◆ **Written problem**
Starting at the first line of the data and ending at the line that contains "name author: S. Watson", write those lines out again with "collectors" swapped for "gathered by" and everything else unchanged.

◆ **Records for processing**
****************
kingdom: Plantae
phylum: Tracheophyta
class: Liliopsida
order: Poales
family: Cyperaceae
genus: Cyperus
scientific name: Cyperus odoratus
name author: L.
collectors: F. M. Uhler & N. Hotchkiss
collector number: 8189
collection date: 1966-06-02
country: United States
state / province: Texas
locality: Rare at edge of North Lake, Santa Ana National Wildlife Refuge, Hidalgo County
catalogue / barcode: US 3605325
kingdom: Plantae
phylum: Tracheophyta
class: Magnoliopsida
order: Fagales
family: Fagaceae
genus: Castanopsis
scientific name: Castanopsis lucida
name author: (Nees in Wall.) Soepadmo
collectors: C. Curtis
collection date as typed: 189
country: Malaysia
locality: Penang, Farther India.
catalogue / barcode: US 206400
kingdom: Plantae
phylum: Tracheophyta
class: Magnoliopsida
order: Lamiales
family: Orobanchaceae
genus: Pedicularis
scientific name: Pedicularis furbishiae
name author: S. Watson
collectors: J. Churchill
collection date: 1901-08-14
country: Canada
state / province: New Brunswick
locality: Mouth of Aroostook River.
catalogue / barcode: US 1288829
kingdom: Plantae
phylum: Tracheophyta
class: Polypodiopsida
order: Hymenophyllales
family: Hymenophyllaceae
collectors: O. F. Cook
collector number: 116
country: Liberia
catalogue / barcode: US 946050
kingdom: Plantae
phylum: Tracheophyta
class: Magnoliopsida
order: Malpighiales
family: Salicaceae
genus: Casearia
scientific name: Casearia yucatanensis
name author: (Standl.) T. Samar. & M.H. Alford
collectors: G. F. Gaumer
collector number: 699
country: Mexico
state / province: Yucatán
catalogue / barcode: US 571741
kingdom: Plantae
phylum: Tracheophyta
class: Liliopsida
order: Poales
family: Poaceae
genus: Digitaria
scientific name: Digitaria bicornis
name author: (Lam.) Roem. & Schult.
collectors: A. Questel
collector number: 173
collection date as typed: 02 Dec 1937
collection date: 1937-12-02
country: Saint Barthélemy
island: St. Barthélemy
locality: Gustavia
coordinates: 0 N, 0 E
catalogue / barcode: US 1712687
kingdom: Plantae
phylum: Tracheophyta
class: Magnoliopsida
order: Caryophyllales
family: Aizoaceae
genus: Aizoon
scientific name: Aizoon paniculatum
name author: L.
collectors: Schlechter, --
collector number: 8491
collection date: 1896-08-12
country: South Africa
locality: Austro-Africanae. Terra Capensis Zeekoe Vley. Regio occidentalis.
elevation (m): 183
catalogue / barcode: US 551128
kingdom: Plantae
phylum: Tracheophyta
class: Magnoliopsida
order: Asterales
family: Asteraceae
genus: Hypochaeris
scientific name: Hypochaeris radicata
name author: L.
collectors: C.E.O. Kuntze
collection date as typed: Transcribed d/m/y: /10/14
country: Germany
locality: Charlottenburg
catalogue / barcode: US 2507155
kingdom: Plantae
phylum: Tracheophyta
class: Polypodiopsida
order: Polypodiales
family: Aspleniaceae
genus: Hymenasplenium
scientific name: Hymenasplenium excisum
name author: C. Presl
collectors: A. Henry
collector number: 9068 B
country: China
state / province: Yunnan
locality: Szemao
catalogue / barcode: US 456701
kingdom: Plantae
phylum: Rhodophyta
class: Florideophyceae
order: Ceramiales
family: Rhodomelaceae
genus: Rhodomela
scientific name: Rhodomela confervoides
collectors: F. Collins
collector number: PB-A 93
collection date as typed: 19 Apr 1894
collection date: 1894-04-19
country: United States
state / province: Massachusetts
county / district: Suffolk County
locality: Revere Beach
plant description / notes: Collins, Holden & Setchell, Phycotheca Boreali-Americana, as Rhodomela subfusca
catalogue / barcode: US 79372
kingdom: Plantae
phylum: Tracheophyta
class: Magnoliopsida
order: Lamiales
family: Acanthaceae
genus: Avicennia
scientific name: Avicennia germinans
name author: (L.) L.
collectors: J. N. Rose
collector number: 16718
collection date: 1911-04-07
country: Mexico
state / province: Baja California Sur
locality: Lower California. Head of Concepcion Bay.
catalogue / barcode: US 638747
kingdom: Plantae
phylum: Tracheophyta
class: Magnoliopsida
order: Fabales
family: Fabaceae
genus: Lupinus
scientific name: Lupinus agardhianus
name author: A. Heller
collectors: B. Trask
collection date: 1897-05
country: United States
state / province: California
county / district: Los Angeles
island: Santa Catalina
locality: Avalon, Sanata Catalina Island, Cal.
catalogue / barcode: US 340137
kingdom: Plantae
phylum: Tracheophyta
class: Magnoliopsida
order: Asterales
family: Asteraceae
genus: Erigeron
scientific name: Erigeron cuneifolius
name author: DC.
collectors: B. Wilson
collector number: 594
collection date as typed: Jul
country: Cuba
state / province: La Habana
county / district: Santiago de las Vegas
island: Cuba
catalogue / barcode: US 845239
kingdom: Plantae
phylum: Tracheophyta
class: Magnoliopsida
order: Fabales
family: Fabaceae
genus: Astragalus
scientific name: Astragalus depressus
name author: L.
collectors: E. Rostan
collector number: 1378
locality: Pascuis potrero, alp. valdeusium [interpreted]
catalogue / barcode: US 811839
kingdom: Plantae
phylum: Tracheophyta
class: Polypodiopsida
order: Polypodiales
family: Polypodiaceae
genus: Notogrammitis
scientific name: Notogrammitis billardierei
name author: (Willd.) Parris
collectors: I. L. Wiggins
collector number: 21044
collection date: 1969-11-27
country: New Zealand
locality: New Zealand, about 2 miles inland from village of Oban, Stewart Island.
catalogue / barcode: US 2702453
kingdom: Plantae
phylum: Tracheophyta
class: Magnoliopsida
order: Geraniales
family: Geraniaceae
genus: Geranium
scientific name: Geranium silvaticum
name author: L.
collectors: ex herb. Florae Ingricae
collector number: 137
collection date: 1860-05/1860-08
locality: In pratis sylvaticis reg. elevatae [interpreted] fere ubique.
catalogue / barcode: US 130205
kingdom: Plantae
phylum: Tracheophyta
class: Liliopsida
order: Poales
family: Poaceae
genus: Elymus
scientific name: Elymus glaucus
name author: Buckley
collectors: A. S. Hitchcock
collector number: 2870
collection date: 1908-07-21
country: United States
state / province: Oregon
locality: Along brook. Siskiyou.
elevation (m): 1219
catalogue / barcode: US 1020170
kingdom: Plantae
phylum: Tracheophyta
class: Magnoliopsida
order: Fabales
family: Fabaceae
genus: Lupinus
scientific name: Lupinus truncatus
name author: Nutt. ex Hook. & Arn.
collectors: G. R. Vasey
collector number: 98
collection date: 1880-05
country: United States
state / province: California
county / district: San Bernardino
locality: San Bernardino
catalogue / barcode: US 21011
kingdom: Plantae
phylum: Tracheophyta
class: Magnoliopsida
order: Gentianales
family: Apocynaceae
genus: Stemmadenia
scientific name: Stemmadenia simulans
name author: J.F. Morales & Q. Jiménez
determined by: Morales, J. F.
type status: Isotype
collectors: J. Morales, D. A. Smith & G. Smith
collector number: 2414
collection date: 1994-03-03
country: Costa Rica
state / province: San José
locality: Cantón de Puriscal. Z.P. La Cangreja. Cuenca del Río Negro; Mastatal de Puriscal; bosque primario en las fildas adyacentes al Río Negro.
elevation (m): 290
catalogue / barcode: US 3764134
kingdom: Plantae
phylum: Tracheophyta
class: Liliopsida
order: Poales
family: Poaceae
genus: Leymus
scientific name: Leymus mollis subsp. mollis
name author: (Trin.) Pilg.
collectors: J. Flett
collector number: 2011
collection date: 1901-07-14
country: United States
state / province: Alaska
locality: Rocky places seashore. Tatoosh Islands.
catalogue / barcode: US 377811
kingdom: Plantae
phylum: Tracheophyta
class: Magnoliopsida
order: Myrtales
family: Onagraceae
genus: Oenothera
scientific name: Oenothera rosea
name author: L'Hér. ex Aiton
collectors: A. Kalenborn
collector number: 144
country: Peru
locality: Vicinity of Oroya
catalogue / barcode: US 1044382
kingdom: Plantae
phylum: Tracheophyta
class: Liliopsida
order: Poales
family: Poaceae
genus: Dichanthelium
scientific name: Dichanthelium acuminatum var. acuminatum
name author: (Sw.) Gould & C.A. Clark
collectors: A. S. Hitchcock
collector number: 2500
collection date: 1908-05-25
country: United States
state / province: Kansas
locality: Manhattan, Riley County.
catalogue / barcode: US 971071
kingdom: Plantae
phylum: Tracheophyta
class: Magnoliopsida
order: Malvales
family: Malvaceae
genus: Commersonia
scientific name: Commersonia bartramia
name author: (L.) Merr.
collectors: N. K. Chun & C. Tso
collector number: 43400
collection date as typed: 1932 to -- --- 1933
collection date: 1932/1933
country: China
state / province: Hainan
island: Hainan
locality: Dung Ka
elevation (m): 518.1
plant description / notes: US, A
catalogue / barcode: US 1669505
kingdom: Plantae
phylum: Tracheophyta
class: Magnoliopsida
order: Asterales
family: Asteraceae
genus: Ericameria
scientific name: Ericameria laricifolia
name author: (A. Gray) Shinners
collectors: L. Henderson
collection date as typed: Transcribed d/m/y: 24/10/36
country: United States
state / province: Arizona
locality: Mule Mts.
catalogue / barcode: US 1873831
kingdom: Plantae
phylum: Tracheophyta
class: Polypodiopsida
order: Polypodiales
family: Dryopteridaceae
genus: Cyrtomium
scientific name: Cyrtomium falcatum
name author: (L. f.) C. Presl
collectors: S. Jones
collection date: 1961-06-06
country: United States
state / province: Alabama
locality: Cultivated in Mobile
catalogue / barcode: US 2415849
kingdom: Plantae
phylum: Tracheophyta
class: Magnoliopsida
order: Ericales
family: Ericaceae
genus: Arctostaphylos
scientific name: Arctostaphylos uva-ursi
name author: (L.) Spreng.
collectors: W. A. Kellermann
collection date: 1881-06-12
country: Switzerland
****************
◆ **Response to this task**
kingdom: Plantae
phylum: Tracheophyta
class: Liliopsida
order: Poales
family: Cyperaceae
genus: Cyperus
scientific name: Cyperus odoratus
name author: L.
gathered by: F. M. Uhler & N. Hotchkiss
collector number: 8189
collection date: 1966-06-02
country: United States
state / province: Texas
locality: Rare at edge of North Lake, Santa Ana National Wildlife Refuge, Hidalgo County
catalogue / barcode: US 3605325
kingdom: Plantae
phylum: Tracheophyta
class: Magnoliopsida
order: Fagales
family: Fagaceae
genus: Castanopsis
scientific name: Castanopsis lucida
name author: (Nees in Wall.) Soepadmo
gathered by: C. Curtis
collection date as typed: 189
country: Malaysia
locality: Penang, Farther India.
catalogue / barcode: US 206400
kingdom: Plantae
phylum: Tracheophyta
class: Magnoliopsida
order: Lamiales
family: Orobanchaceae
genus: Pedicularis
scientific name: Pedicularis furbishiae
name author: S. Watson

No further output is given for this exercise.